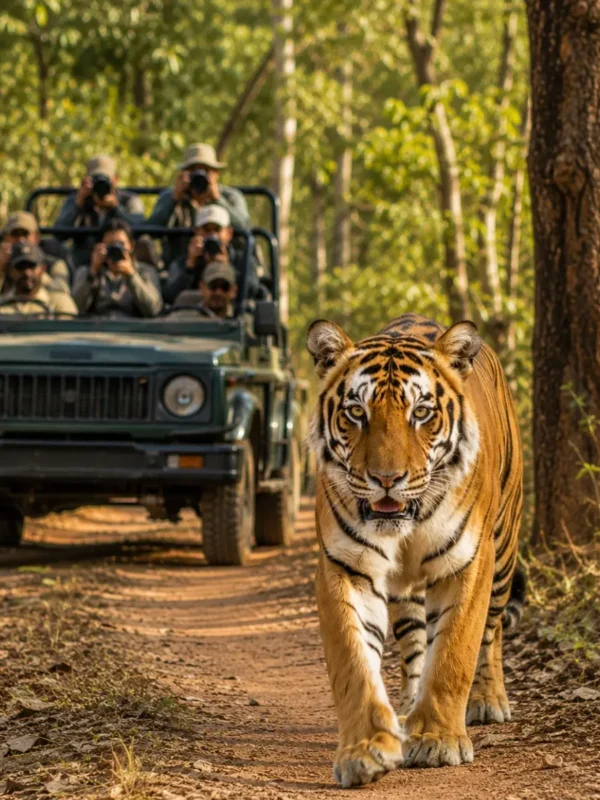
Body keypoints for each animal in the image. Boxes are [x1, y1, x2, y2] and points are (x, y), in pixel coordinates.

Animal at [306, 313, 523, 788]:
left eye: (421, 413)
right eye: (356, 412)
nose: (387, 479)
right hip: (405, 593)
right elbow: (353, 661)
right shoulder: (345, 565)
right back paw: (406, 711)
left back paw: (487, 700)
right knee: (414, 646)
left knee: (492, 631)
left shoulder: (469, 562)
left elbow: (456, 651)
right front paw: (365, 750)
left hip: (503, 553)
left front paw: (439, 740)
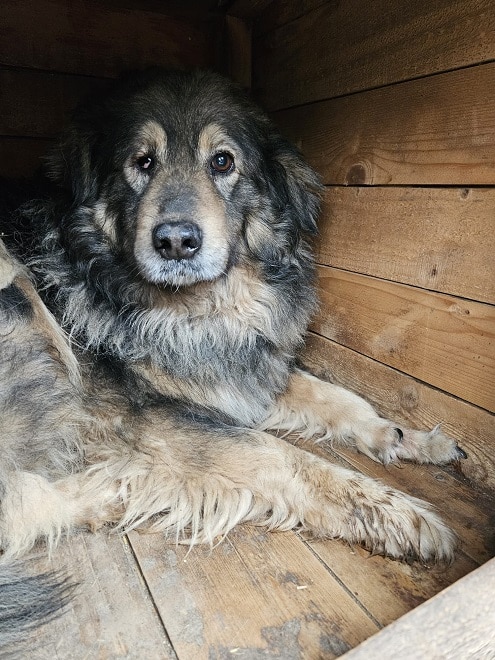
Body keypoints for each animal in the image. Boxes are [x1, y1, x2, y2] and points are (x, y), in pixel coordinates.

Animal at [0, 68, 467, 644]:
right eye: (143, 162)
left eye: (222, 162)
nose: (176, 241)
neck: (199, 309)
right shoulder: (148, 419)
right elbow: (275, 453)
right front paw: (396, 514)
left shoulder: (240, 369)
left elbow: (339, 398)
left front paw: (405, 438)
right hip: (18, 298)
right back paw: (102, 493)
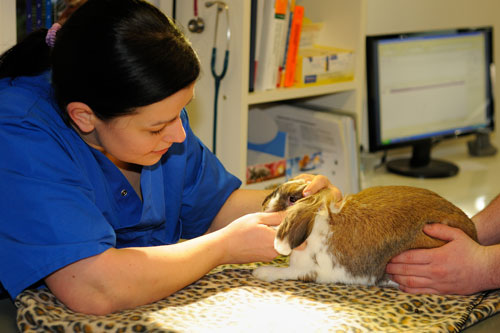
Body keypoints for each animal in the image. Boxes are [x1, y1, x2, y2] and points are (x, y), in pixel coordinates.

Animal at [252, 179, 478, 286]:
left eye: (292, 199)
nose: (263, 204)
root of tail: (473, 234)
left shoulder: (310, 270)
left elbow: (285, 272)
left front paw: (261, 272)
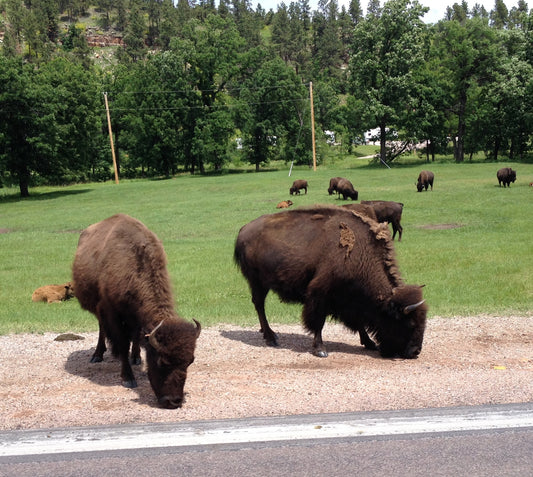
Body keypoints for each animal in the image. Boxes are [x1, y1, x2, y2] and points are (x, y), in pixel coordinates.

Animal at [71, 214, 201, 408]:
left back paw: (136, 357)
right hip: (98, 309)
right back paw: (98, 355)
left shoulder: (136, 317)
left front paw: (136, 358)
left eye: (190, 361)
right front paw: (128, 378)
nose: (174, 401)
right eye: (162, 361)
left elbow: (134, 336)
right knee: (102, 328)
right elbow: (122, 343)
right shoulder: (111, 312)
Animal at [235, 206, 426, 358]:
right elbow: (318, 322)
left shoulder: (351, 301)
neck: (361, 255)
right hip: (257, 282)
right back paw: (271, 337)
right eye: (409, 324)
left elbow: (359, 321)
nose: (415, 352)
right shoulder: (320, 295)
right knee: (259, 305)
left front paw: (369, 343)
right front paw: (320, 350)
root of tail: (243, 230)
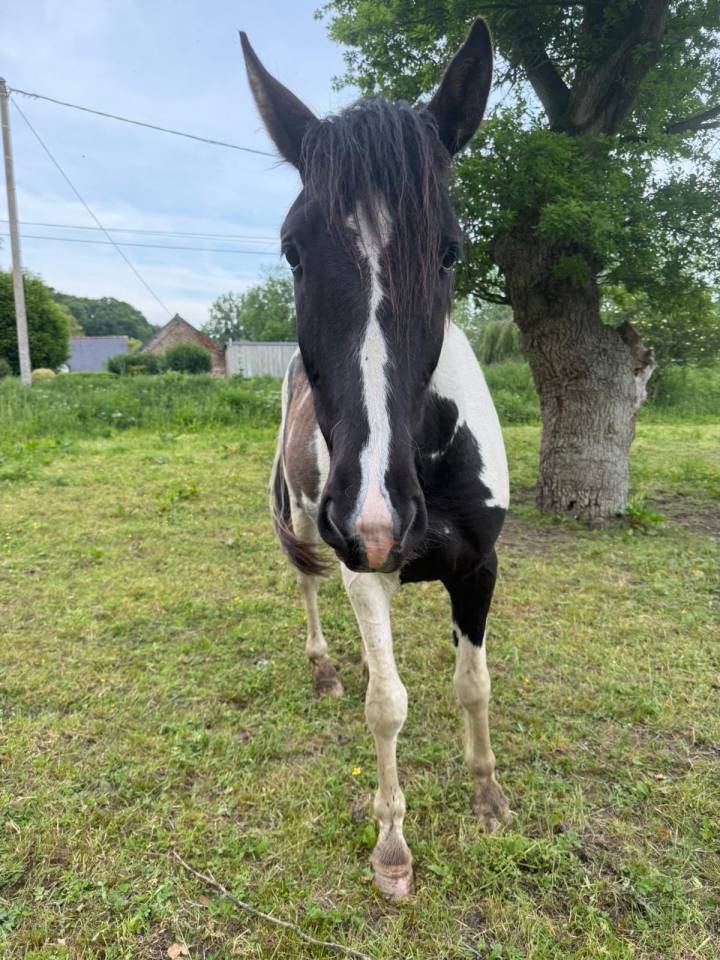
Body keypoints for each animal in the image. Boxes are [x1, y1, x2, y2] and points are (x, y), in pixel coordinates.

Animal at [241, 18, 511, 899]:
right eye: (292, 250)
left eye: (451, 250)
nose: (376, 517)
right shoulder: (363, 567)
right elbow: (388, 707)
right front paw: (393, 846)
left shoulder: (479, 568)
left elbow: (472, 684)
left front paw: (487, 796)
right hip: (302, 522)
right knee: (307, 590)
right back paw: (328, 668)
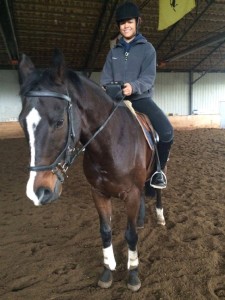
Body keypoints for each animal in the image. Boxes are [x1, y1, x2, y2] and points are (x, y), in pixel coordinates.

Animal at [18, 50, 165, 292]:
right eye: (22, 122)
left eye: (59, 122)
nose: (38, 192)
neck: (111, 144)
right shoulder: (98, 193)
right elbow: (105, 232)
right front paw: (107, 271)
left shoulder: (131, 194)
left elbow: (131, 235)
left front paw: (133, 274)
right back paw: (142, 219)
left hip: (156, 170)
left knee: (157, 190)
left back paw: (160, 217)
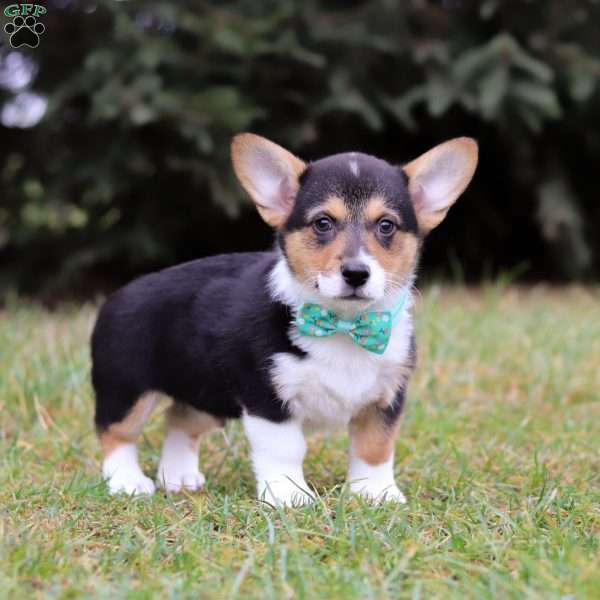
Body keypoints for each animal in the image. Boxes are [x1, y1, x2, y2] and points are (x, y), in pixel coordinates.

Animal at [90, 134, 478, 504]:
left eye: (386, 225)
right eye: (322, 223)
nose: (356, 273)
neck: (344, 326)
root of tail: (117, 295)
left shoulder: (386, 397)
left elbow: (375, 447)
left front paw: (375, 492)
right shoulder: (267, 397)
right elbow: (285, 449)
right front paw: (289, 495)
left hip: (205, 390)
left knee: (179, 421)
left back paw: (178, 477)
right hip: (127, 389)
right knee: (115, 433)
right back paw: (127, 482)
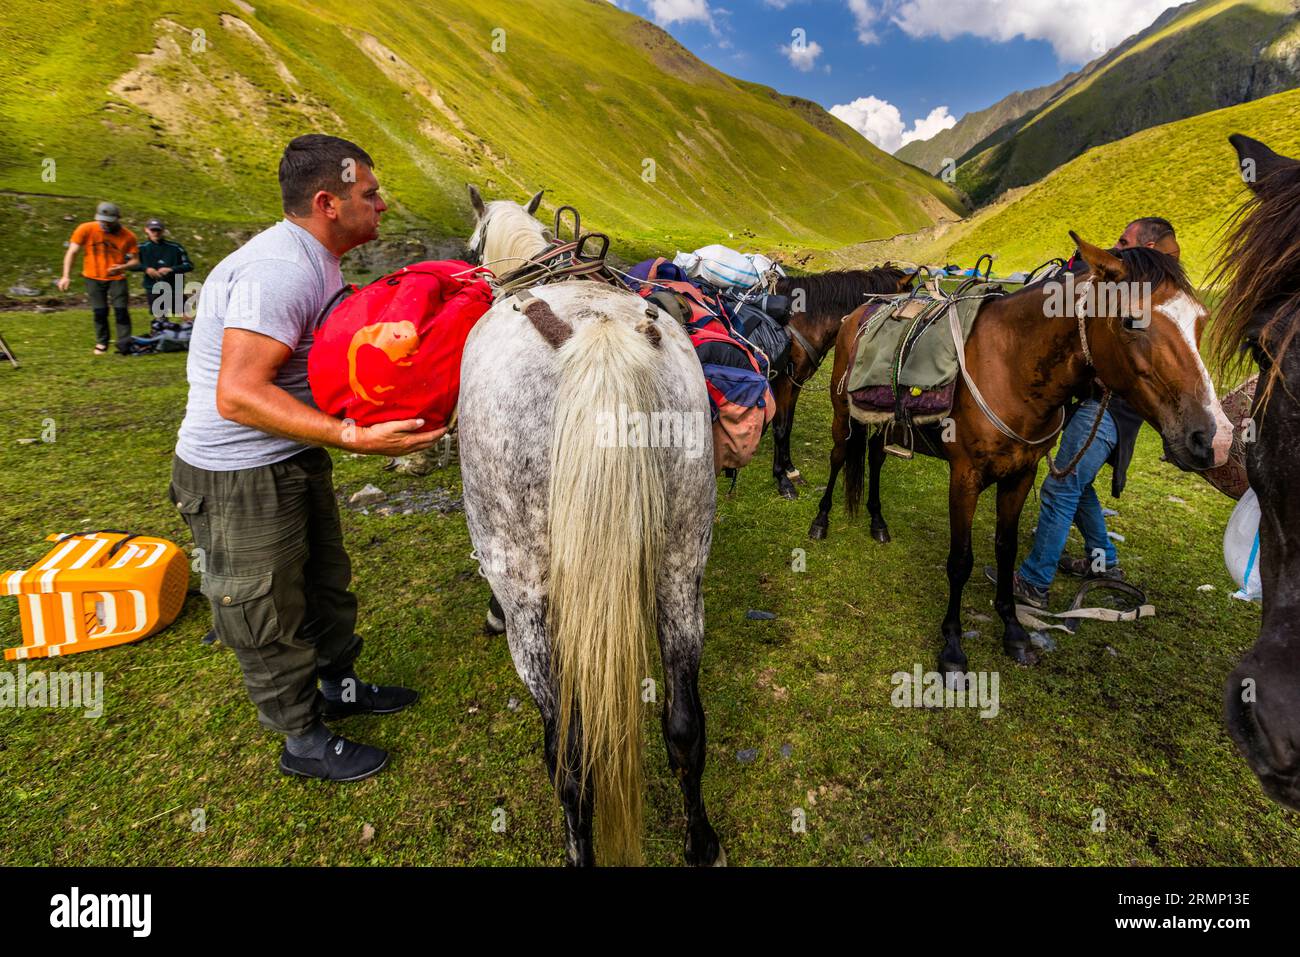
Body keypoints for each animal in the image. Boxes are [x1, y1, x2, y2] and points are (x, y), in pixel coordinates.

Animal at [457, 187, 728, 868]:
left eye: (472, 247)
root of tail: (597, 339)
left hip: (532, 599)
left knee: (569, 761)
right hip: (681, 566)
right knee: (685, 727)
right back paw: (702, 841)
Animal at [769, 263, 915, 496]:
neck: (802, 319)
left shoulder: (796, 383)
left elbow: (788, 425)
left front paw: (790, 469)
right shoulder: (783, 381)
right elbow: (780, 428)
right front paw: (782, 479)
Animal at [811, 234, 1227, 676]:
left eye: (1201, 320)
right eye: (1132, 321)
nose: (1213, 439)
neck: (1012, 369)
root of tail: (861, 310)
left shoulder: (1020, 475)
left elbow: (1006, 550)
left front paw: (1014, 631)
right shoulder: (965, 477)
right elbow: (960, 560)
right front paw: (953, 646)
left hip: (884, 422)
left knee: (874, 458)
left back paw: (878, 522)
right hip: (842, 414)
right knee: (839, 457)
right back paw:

....

• Problem statement:
Transcribe each entry above without alteration, but keep the pictures out.

• Response:
Body keypoints for each animal in the image. Boxes are [x1, y1, x2, y2] and points are (x, y), in pixel coordinates.

Animal at [306, 313, 523, 788]:
left eye: (421, 413)
right eye: (356, 412)
nose: (387, 479)
right hip: (405, 593)
right elbow: (353, 661)
right shoulder: (345, 565)
right back paw: (406, 711)
left back paw: (487, 700)
right knee: (414, 646)
left knee: (492, 631)
left shoulder: (469, 562)
left elbow: (456, 651)
right front paw: (365, 750)
left hip: (503, 553)
left front paw: (439, 740)
Body keypoints for each animal in the image. Boxes are [x1, y1, x2, y2] and points are (x, y), in pixel coordinates.

Animal at [0, 68, 467, 644]:
right eye: (143, 162)
left eye: (222, 162)
nose: (176, 241)
neck: (199, 309)
right shoulder: (148, 419)
right elbow: (275, 453)
right front paw: (396, 514)
left shoulder: (240, 369)
left elbow: (339, 398)
left front paw: (405, 438)
right hip: (18, 298)
right back paw: (102, 493)
Body keypoints for each animal in the image. Boxes are [x1, y1, x2, y2] and points are (x, y), in pixel coordinates.

Animal at [252, 179, 478, 286]:
left eye: (292, 199)
nose: (263, 204)
root of tail: (473, 234)
left shoulder: (310, 270)
left elbow: (285, 272)
left front paw: (261, 272)
Body keypoints for each animal in the image. Boxes are [x1, y1, x2, y2] and points are (x, y), in pixel coordinates.

Animal at [71, 214, 201, 408]:
left back paw: (136, 357)
right hip: (98, 309)
right back paw: (98, 355)
left shoulder: (136, 317)
left front paw: (136, 358)
left eye: (190, 361)
right front paw: (128, 378)
nose: (174, 401)
right eye: (162, 361)
left elbow: (134, 336)
right knee: (102, 328)
right elbow: (122, 343)
right shoulder: (111, 312)
Animal at [235, 206, 426, 358]:
right elbow: (318, 322)
left shoulder: (351, 301)
neck: (361, 255)
right hip: (257, 282)
right back paw: (271, 337)
right eye: (409, 324)
left elbow: (359, 321)
nose: (415, 352)
right shoulder: (320, 295)
right knee: (259, 305)
left front paw: (369, 343)
right front paw: (320, 350)
root of tail: (243, 230)
Body keypoints for each animal in the image. Boxes are [x1, y1, x2, y2] and points are (x, y), in pixel coordinates.

Animal at [241, 18, 511, 899]:
right eye: (292, 250)
left eye: (451, 250)
nose: (376, 517)
right shoulder: (363, 567)
right elbow: (388, 707)
right front paw: (393, 846)
left shoulder: (479, 568)
left elbow: (472, 684)
left front paw: (487, 796)
right hip: (302, 522)
right knee: (307, 590)
right back paw: (328, 668)
Body keypoints for each animal in the image. Boxes are [x1, y1, x2, y2] and points are (x, y), in pixel coordinates.

Animal at [18, 50, 165, 292]:
right eye: (22, 122)
left eye: (59, 122)
nose: (38, 192)
neck: (111, 144)
right shoulder: (98, 193)
right elbow: (105, 232)
right front paw: (107, 271)
left shoulder: (131, 194)
left elbow: (131, 235)
left front paw: (133, 274)
right back paw: (142, 219)
left hip: (156, 170)
left knee: (157, 190)
left back paw: (160, 217)
Body keypoints for each animal in the image. Boxes are [x1, y1, x2, y2] and points are (x, y), in pixel coordinates.

Animal at [90, 134, 478, 504]:
left eye: (386, 225)
right eye: (322, 223)
nose: (356, 273)
neck: (344, 326)
root of tail: (117, 295)
left shoulder: (386, 397)
left elbow: (375, 447)
left front paw: (375, 492)
right shoulder: (267, 397)
right elbow: (285, 449)
right front paw: (289, 495)
left hip: (205, 390)
left knee: (179, 421)
left back paw: (178, 477)
right hip: (127, 389)
right knee: (115, 433)
right back paw: (127, 482)
Body keypoints for each animal in the image. Boxes are [x1, y1, x2, y2] and points are (x, y), in pixel coordinates.

Animal at [457, 187, 728, 868]:
left eye: (472, 247)
root of tail: (597, 339)
left hip: (532, 599)
left knee: (569, 761)
right hip: (681, 566)
right knee: (685, 727)
right back paw: (702, 841)
Animal at [769, 263, 915, 496]:
neck: (802, 319)
left shoulder: (796, 383)
left elbow: (788, 425)
left front paw: (790, 469)
right shoulder: (783, 381)
right elbow: (780, 428)
right front paw: (782, 479)
Animal at [811, 234, 1227, 676]:
left eye: (1201, 320)
right eye: (1132, 321)
nose: (1213, 439)
neck: (1012, 369)
root of tail: (861, 310)
left shoulder: (1020, 475)
left elbow: (1006, 550)
left front paw: (1014, 631)
right shoulder: (965, 477)
right elbow: (960, 560)
right front paw: (953, 646)
left hip: (884, 422)
left knee: (874, 458)
left back paw: (878, 522)
right hip: (842, 414)
right knee: (839, 457)
right back paw:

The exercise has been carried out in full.